**Document segment**.
————————

It’s time for another in my series on how games do level generation. Let’s take a look at SLIGE, a random level generator for Doom. The original Doom. That’s right, we’re going back to the early 90s for this one.

Doom was one of the first games designed from the ground up to friendly to modding, and consequently the community around it exploded. In the years following its release, level packs and tools started to circulate for free. It was only a matter of time until someone designed a random level generator.

SLIGE was one of the first. It quickly became infamous because newcomers would often attempt to pass off the level it creates as their own. But they’d inevitably get caught – SLIGE levels have a very distinctive feel, as you can see in the video below.

SLIGE may not be the most sophisticated level generator out there, but its fame caught my eye. It was under development by author David Chess for a number of years, and so has lots to explore. In this article, we’ll delve into how exactly it works.

————————

**Dataset entries**.
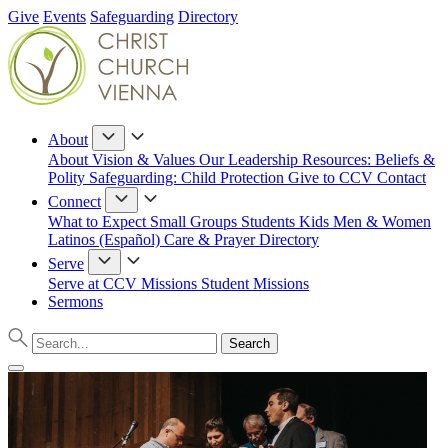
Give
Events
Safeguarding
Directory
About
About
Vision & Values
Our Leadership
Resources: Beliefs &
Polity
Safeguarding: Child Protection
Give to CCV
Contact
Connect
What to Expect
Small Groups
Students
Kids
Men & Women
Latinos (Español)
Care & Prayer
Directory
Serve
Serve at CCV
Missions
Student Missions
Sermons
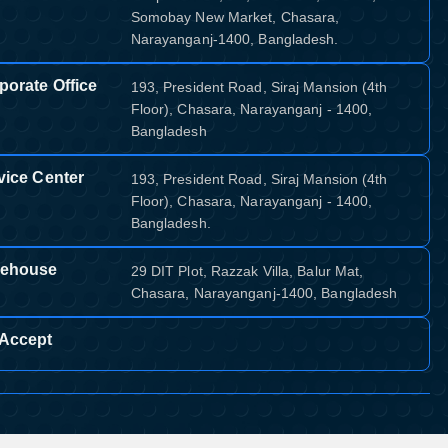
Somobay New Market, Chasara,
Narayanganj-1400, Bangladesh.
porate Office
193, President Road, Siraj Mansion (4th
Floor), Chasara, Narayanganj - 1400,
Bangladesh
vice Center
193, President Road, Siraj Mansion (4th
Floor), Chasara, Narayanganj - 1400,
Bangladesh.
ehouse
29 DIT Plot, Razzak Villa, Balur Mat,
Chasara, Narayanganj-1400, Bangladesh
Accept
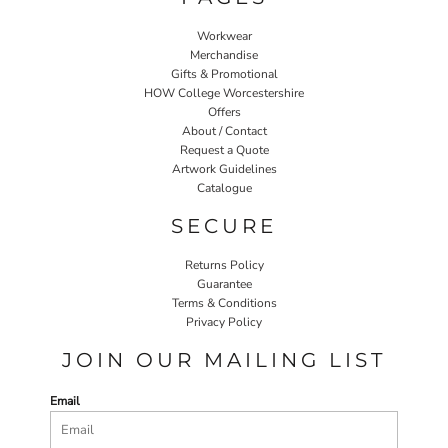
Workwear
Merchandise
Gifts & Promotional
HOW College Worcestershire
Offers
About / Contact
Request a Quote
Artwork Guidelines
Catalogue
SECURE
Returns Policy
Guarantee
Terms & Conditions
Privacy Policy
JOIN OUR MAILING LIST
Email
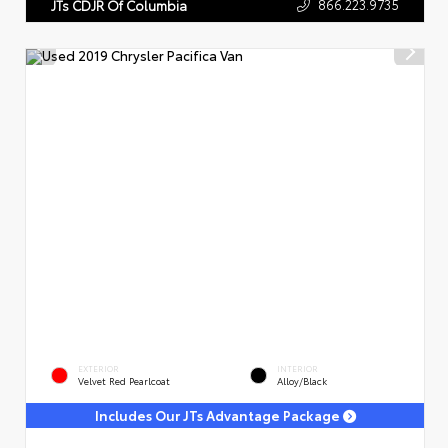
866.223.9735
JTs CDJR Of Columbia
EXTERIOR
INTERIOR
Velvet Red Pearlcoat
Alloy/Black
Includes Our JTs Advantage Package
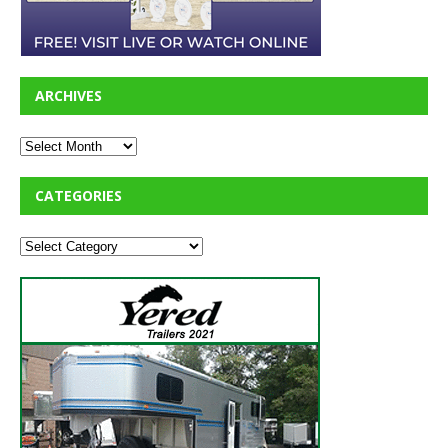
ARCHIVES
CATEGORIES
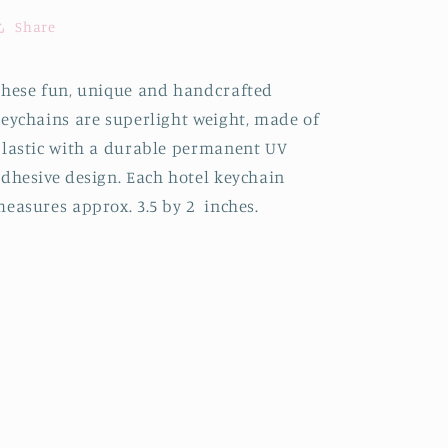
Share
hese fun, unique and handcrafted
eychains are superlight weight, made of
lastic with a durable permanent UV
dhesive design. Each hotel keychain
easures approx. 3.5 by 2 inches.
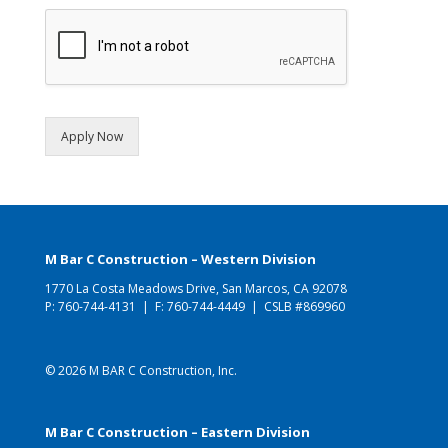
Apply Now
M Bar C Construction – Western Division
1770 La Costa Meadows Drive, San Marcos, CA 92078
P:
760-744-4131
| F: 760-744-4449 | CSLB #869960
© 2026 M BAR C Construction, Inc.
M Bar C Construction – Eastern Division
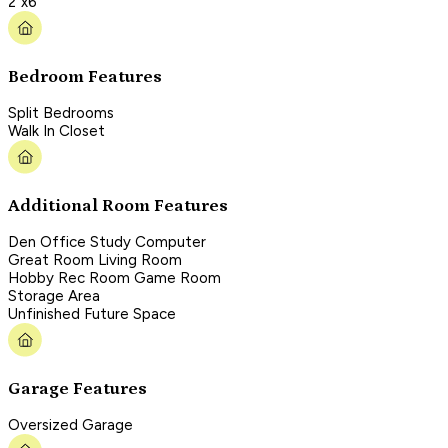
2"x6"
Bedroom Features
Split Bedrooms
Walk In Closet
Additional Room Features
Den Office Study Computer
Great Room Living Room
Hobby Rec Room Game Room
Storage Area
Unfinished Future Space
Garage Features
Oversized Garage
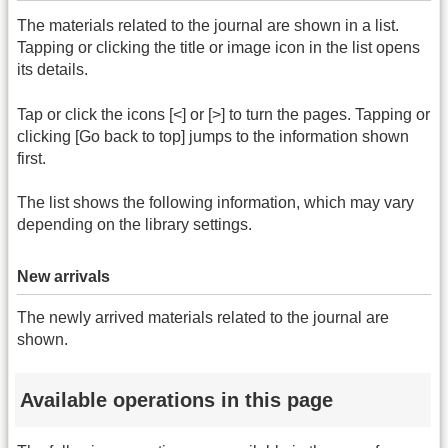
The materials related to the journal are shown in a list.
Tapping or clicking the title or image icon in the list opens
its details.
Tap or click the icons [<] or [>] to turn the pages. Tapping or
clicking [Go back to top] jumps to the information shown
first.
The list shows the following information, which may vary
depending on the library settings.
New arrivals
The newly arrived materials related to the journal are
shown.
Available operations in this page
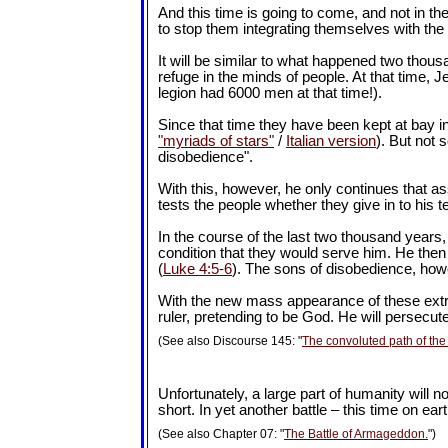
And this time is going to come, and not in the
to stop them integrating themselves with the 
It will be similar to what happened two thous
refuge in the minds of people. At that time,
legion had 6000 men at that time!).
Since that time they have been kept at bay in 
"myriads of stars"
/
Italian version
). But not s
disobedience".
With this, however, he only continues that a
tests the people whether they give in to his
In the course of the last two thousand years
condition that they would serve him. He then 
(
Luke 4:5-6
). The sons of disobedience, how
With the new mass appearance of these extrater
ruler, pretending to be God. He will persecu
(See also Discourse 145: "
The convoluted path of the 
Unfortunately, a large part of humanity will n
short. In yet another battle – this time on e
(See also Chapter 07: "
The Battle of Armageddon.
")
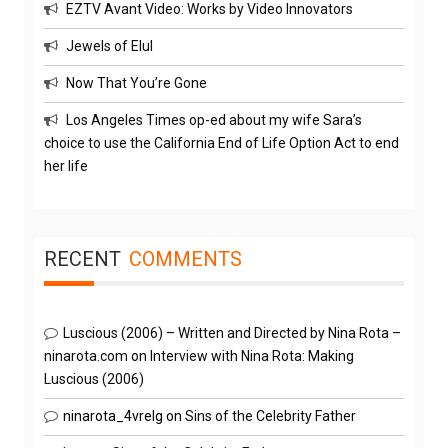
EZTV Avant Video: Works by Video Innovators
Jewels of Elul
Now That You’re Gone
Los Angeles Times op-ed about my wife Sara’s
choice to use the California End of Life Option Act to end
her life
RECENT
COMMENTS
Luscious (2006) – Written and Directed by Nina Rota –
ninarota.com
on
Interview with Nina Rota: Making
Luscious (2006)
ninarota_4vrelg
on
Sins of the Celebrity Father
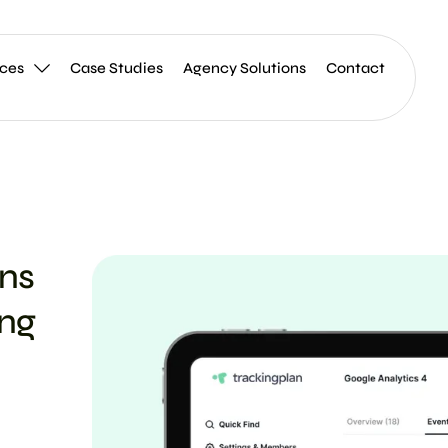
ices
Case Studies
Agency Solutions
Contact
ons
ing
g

————————

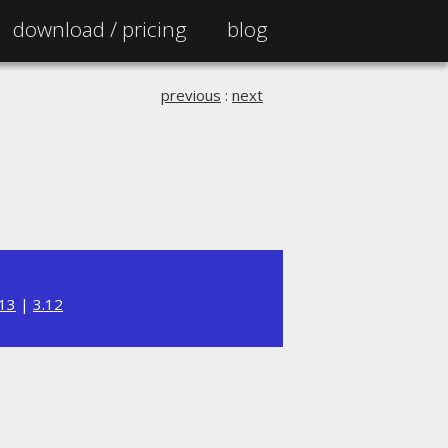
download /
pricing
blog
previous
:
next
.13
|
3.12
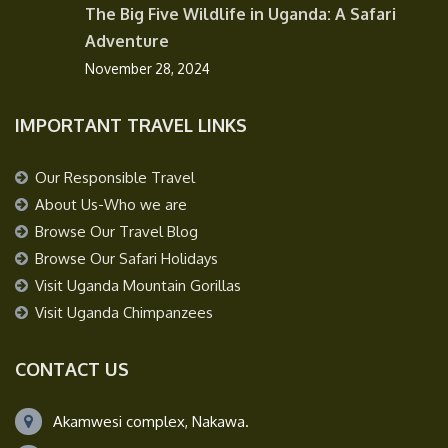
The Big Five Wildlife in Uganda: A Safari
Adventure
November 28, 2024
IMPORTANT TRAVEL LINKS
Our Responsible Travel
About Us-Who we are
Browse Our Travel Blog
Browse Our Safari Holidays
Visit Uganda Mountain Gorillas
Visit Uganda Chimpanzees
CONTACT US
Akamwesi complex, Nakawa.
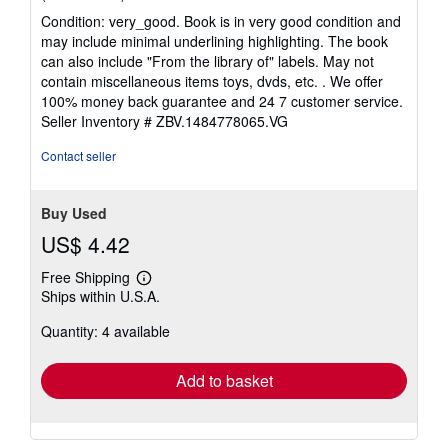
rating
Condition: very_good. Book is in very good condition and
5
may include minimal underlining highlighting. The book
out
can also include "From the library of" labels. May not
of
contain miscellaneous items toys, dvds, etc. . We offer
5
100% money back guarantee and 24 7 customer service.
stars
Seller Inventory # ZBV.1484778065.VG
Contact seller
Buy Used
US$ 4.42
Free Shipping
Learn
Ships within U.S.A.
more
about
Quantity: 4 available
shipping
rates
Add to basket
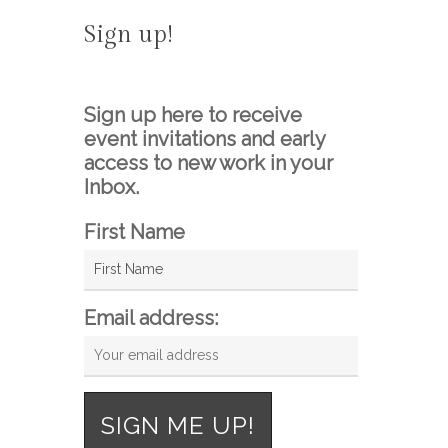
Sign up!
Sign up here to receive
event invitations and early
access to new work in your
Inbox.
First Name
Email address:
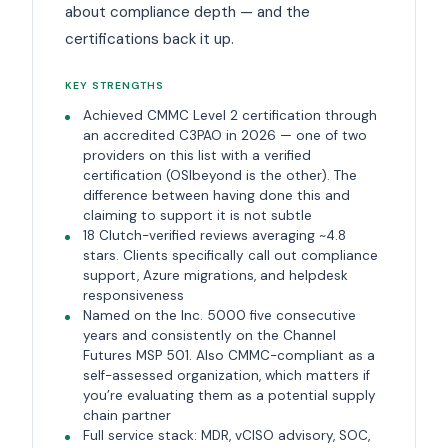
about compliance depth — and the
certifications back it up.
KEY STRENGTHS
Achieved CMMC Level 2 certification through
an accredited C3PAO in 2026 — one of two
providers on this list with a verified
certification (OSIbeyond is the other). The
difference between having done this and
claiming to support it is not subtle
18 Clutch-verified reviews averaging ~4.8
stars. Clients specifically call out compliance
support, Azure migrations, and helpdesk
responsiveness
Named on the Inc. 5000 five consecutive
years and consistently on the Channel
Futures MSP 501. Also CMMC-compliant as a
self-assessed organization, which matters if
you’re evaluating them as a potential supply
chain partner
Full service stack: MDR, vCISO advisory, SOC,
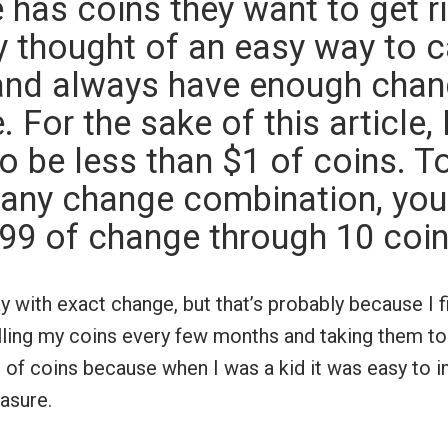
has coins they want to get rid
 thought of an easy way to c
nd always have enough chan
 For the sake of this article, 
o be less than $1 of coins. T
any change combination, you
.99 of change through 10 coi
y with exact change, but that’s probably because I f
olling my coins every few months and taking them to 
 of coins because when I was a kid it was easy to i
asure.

————————

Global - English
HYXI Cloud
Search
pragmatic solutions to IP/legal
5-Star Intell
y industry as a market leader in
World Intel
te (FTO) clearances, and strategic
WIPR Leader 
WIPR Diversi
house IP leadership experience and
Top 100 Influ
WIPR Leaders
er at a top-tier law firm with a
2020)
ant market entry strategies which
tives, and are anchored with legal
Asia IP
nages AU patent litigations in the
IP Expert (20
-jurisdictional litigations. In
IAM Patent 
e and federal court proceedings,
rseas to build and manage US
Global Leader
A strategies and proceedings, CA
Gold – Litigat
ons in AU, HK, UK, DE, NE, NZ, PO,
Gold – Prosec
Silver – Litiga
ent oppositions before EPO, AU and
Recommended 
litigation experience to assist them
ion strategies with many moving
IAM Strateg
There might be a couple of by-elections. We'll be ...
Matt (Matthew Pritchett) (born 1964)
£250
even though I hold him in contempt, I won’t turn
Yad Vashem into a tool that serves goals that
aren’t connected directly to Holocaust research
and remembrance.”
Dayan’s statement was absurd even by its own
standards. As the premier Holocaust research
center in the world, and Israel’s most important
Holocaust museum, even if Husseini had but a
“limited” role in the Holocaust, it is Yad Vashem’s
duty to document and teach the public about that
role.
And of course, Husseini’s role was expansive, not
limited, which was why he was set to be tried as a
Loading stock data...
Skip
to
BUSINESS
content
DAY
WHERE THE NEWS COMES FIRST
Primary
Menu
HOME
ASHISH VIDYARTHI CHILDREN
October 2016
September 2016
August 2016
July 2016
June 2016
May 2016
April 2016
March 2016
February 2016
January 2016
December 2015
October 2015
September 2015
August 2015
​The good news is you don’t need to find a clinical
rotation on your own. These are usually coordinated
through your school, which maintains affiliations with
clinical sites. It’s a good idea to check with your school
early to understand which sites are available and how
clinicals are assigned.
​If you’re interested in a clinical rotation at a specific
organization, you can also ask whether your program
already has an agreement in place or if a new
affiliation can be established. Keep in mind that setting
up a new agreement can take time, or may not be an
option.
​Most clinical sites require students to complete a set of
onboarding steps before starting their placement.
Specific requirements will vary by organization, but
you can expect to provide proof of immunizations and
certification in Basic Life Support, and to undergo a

————————

**Tasks**.
[A] Read the three statements below and, for each one, say whether it agrees with the post about SLIGE, the Doom level generator. Answer yes or no, and quote the exact words from the post that decide it.
(i) SLIGE was the first random level generator made for Doom.
(ii) Levels made by SLIGE are hard to tell apart from levels built by hand.
(iii) SLIGE was worked on for a number of years.
[B] Extend the post about SLIGE, the Doom level generator, with two or three paragraphs that pick up right after its last sentence.

**Solved problems**.
[A]
(i) No: "SLIGE was one of the first."
(ii) No: "SLIGE levels have a very distinctive feel"
(iii) Yes: "It was under development by author David Chess for a number of years"

[B]
A bit about Doom

Doom was developed by id software, which was already a successful game developer by the 90s. They’d noticed that their previous game, Wolfenstein 3D, was being hacked on by fans to add new levels and alter the data. Both John Carmack, lead developer, and John Romero, lead designer, looked on such hacking fondly, and planned Doom from the start to encourage it.

At the time, it was a radical business plan – the engine Carmack had made for Doom was groundbreaking, and id’s business model at the time involved sequels (often dubbed “episodes”) reusing the same engine. It turned out fears of lost revenue were unfounded, as the mods created mostly stayed non-profit, and id was able take some of them commercial, and licence out the engine for other games (such as Heretic). Or perhaps Doom was such a massive success, it never really mattered what money they left at the table.

Anyway, the upshot of this was that all the game data was separated from the game itself, into a file called a WAD (short for “Where’s All the Data”). All a budding designer or automatic level generator had to do was create a WAD file, and Doom.exe could load it.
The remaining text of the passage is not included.